**DESCRIPTION OF THE TASK:** Among the entries that follow, the required portion opens with the line containing "<source format=kicad_pcb>" and closes with the line containing "(psa4output false)". Give that portion again exactly, and nothing else.

━━━━━ MATERIALS PROVIDED ━━━━━

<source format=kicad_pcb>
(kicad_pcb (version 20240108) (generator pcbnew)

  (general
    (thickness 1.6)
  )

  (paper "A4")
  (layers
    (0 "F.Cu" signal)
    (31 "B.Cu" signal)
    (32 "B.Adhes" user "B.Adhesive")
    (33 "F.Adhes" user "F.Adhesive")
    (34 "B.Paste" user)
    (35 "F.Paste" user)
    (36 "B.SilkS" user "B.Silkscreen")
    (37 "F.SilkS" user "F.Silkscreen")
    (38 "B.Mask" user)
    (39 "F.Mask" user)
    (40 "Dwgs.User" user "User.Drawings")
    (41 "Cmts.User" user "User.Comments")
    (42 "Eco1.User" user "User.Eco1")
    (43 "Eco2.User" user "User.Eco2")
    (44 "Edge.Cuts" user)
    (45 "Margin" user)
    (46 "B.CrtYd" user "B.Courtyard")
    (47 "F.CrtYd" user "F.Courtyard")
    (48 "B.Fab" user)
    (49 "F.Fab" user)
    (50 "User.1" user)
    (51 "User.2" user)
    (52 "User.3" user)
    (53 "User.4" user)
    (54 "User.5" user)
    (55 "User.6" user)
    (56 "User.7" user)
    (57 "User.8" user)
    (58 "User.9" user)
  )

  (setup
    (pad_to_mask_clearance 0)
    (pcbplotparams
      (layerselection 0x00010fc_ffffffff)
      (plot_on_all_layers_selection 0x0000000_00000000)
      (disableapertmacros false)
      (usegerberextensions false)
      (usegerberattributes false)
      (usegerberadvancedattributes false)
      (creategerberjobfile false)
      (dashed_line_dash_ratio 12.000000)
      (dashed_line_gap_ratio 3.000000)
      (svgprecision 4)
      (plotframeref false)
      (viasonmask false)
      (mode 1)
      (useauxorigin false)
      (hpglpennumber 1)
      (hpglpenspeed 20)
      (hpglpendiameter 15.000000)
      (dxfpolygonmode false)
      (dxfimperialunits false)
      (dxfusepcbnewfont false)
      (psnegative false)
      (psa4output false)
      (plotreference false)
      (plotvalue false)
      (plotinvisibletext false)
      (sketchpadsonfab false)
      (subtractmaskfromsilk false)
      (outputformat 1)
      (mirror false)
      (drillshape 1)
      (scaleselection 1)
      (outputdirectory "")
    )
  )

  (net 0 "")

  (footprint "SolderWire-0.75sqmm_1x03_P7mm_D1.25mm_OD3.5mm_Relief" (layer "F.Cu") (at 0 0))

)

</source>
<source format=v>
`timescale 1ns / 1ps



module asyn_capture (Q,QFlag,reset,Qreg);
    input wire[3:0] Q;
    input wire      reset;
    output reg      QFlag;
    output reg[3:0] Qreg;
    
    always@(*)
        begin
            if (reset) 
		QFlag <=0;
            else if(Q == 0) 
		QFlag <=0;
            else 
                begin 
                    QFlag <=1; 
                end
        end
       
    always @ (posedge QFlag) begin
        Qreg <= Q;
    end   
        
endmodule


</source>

━━━━━
━━━━━ MATERIALS PROVIDED ━━━━━

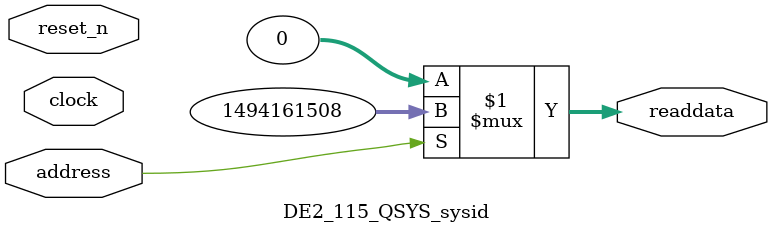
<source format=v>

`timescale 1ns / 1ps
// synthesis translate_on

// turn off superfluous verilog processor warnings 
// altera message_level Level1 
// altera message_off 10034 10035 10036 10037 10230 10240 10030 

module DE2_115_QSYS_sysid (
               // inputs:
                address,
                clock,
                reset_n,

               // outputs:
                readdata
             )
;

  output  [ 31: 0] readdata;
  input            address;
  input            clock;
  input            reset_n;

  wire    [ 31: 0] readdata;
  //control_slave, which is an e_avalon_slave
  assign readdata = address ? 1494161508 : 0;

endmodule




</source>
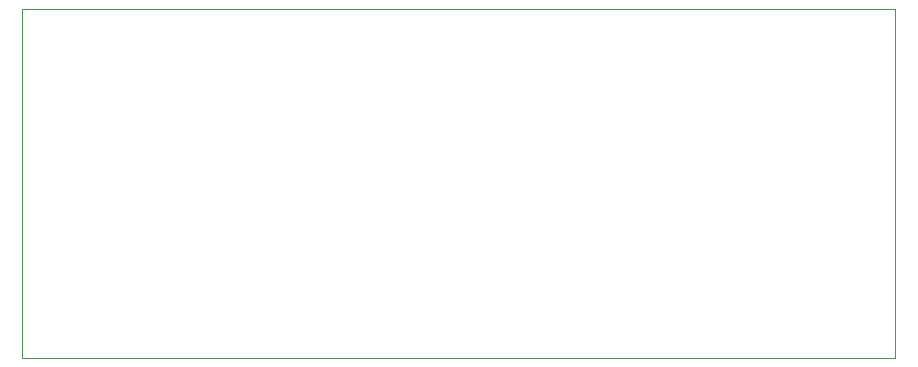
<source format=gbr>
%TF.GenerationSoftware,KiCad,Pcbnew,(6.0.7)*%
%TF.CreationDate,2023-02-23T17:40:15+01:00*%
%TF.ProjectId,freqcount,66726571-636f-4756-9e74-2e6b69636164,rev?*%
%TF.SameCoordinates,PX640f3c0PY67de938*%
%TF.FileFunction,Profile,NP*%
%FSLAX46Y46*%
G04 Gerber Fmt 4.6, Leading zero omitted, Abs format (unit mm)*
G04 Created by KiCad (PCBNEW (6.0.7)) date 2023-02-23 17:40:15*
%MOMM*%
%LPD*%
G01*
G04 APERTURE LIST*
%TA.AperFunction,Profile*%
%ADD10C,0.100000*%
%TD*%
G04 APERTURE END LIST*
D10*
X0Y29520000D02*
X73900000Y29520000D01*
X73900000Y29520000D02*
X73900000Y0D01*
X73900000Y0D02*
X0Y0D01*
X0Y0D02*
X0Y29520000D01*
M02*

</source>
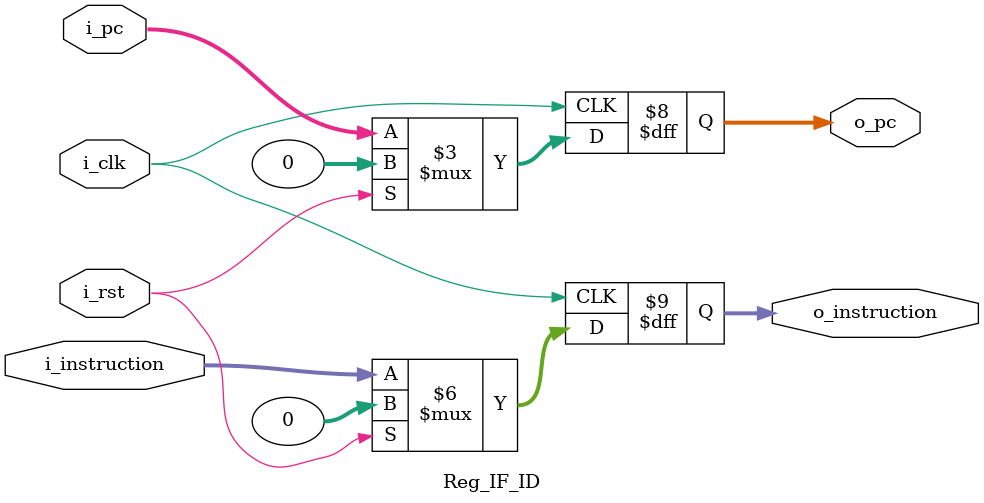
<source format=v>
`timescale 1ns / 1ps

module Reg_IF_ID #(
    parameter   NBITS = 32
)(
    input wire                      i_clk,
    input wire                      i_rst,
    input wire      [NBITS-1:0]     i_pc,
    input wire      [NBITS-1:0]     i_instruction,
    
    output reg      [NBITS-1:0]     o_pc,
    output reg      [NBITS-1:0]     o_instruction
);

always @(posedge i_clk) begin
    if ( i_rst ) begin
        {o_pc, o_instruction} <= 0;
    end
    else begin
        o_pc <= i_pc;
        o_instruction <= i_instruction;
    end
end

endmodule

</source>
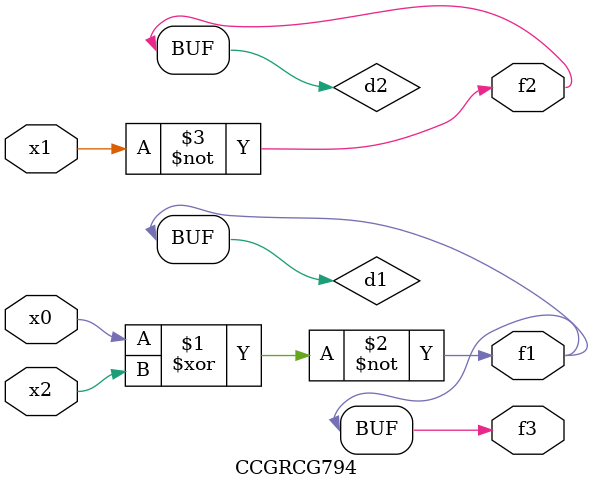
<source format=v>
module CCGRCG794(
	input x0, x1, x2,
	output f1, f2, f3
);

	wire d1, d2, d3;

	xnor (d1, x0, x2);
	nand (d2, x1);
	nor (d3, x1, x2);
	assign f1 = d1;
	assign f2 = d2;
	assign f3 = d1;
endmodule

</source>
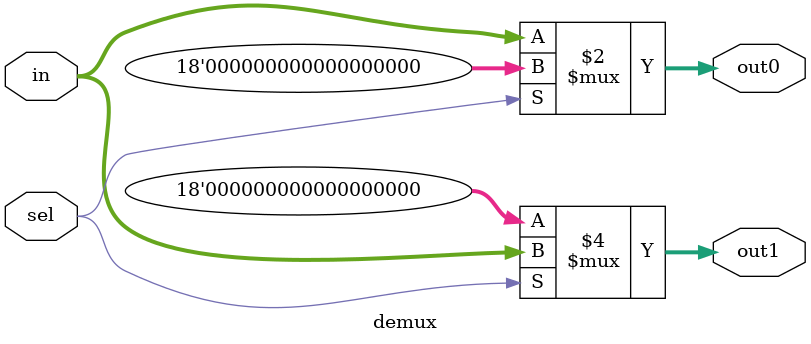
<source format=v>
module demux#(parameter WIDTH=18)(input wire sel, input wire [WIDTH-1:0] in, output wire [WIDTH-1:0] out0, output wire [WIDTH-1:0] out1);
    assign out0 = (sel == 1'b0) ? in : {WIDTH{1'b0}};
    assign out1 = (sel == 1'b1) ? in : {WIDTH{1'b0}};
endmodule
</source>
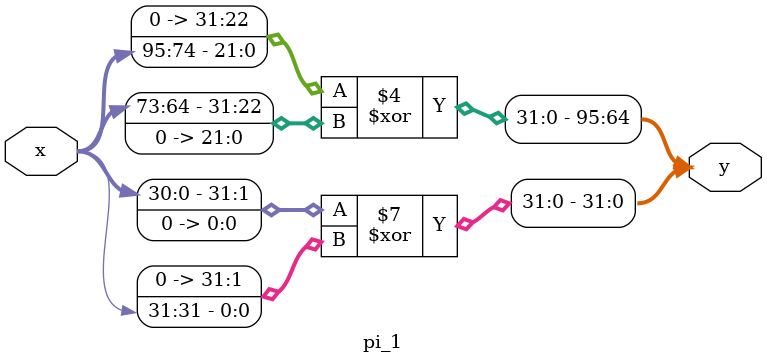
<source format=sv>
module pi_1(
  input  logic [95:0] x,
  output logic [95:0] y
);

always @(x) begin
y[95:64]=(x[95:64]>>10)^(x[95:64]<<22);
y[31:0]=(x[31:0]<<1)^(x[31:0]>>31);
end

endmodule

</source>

━━━━━

**RESULT OF THE TASK:**
<source format=kicad_pcb>
(kicad_pcb (version 20240108) (generator pcbnew)

  (general
    (thickness 1.6)
  )

  (paper "A4")
  (layers
    (0 "F.Cu" signal)
    (31 "B.Cu" signal)
    (32 "B.Adhes" user "B.Adhesive")
    (33 "F.Adhes" user "F.Adhesive")
    (34 "B.Paste" user)
    (35 "F.Paste" user)
    (36 "B.SilkS" user "B.Silkscreen")
    (37 "F.SilkS" user "F.Silkscreen")
    (38 "B.Mask" user)
    (39 "F.Mask" user)
    (40 "Dwgs.User" user "User.Drawings")
    (41 "Cmts.User" user "User.Comments")
    (42 "Eco1.User" user "User.Eco1")
    (43 "Eco2.User" user "User.Eco2")
    (44 "Edge.Cuts" user)
    (45 "Margin" user)
    (46 "B.CrtYd" user "B.Courtyard")
    (47 "F.CrtYd" user "F.Courtyard")
    (48 "B.Fab" user)
    (49 "F.Fab" user)
    (50 "User.1" user)
    (51 "User.2" user)
    (52 "User.3" user)
    (53 "User.4" user)
    (54 "User.5" user)
    (55 "User.6" user)
    (56 "User.7" user)
    (57 "User.8" user)
    (58 "User.9" user)
  )

  (setup
    (pad_to_mask_clearance 0)
    (pcbplotparams
      (layerselection 0x00010fc_ffffffff)
      (plot_on_all_layers_selection 0x0000000_00000000)
      (disableapertmacros false)
      (usegerberextensions false)
      (usegerberattributes false)
      (usegerberadvancedattributes false)
      (creategerberjobfile false)
      (dashed_line_dash_ratio 12.000000)
      (dashed_line_gap_ratio 3.000000)
      (svgprecision 4)
      (plotframeref false)
      (viasonmask false)
      (mode 1)
      (useauxorigin false)
      (hpglpennumber 1)
      (hpglpenspeed 20)
      (hpglpendiameter 15.000000)
      (dxfpolygonmode false)
      (dxfimperialunits false)
      (dxfusepcbnewfont false)
      (psnegative false)
      (psa4output false)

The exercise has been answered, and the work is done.